Assigned task:
Whenever a picture appears in the listing below, leave it out, and copy exactly the lines from the one containing "f_number: 2.4" through the end.

Information given:
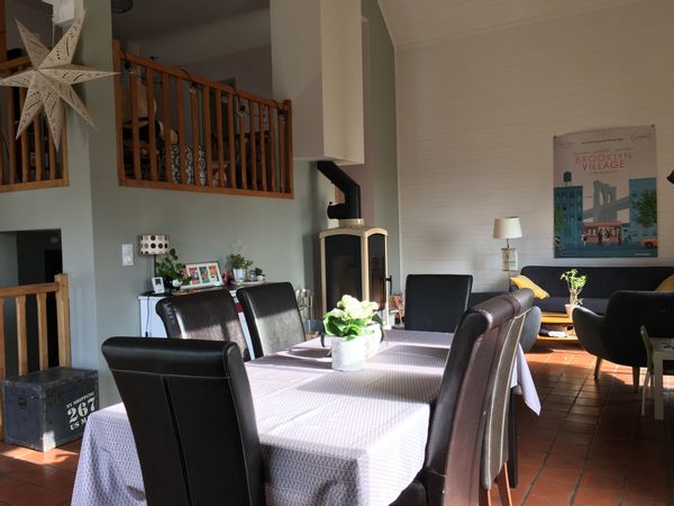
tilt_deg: +0.2
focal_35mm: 29
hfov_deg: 61.7
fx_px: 565
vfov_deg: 48.2
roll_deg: +1.0
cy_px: 253
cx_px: 337
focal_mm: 4.15
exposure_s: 1/50
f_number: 2.2
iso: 25
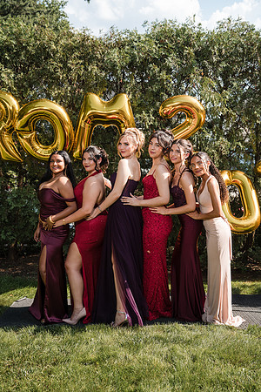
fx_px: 413
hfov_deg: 35.1
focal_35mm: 38
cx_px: 130
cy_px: 196
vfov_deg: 50.7
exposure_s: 1/250
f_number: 5
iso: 100
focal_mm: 38
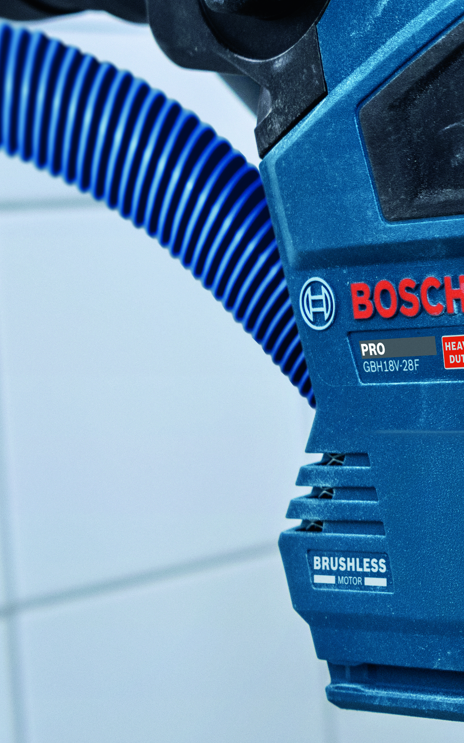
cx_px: 854
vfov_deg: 20.4
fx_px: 2043
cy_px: 196
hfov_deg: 11.9
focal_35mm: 101
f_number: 4
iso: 500
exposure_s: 1/320
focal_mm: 26
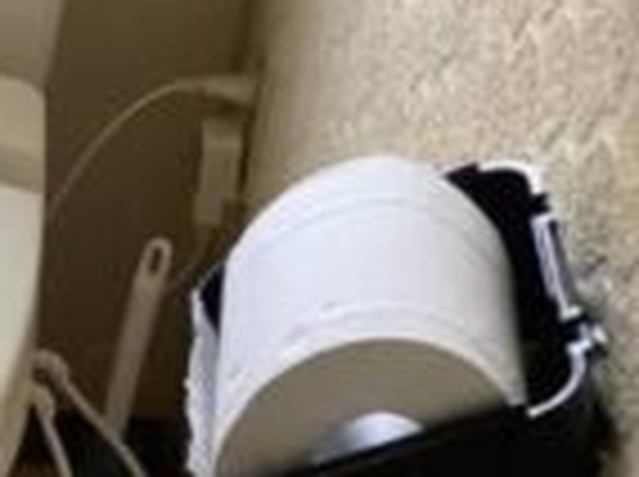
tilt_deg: -38.4
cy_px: 486
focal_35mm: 131
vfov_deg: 11.2
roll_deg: -0.6
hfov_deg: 14.1
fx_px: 2414
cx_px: -310
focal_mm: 3.3
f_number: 2.4
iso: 250
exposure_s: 1/60
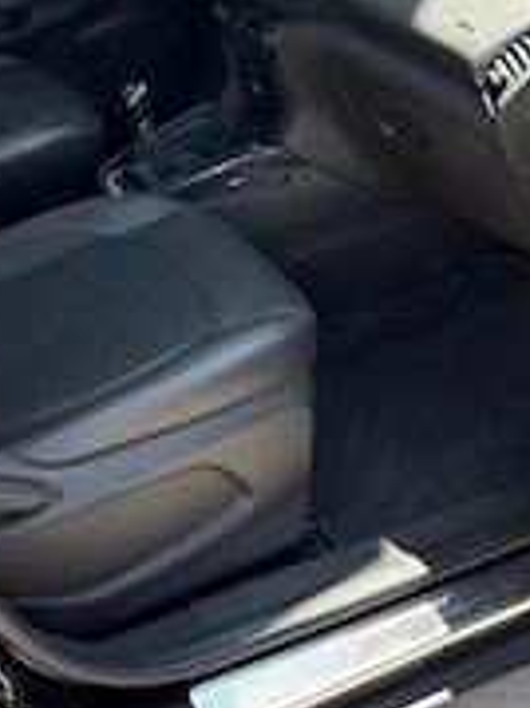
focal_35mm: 58
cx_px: 340
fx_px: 1185
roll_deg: -1.6
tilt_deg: -20.1
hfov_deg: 25.1
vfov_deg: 32.2
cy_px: 123
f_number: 1.6
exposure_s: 1/377
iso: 64
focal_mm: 5.96
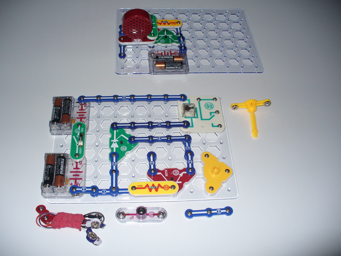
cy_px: 128
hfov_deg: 50.1
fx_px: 364
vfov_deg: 38.7
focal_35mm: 37
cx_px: 170
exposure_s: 1/30
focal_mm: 6.1
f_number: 2.8
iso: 100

Finished exercise:
f_number: 2.4
iso: 250
exposure_s: 1/60
focal_35mm: 58
cx_px: 340
fx_px: 1185
roll_deg: -1.6
tilt_deg: -20.1
hfov_deg: 25.1
vfov_deg: 32.2
cy_px: 123
f_number: 1.6
exposure_s: 1/377
iso: 64
focal_mm: 5.96
cy_px: 128
hfov_deg: 50.1
fx_px: 364
vfov_deg: 38.7
focal_35mm: 37
cx_px: 170
exposure_s: 1/30
focal_mm: 6.1
f_number: 2.8
iso: 100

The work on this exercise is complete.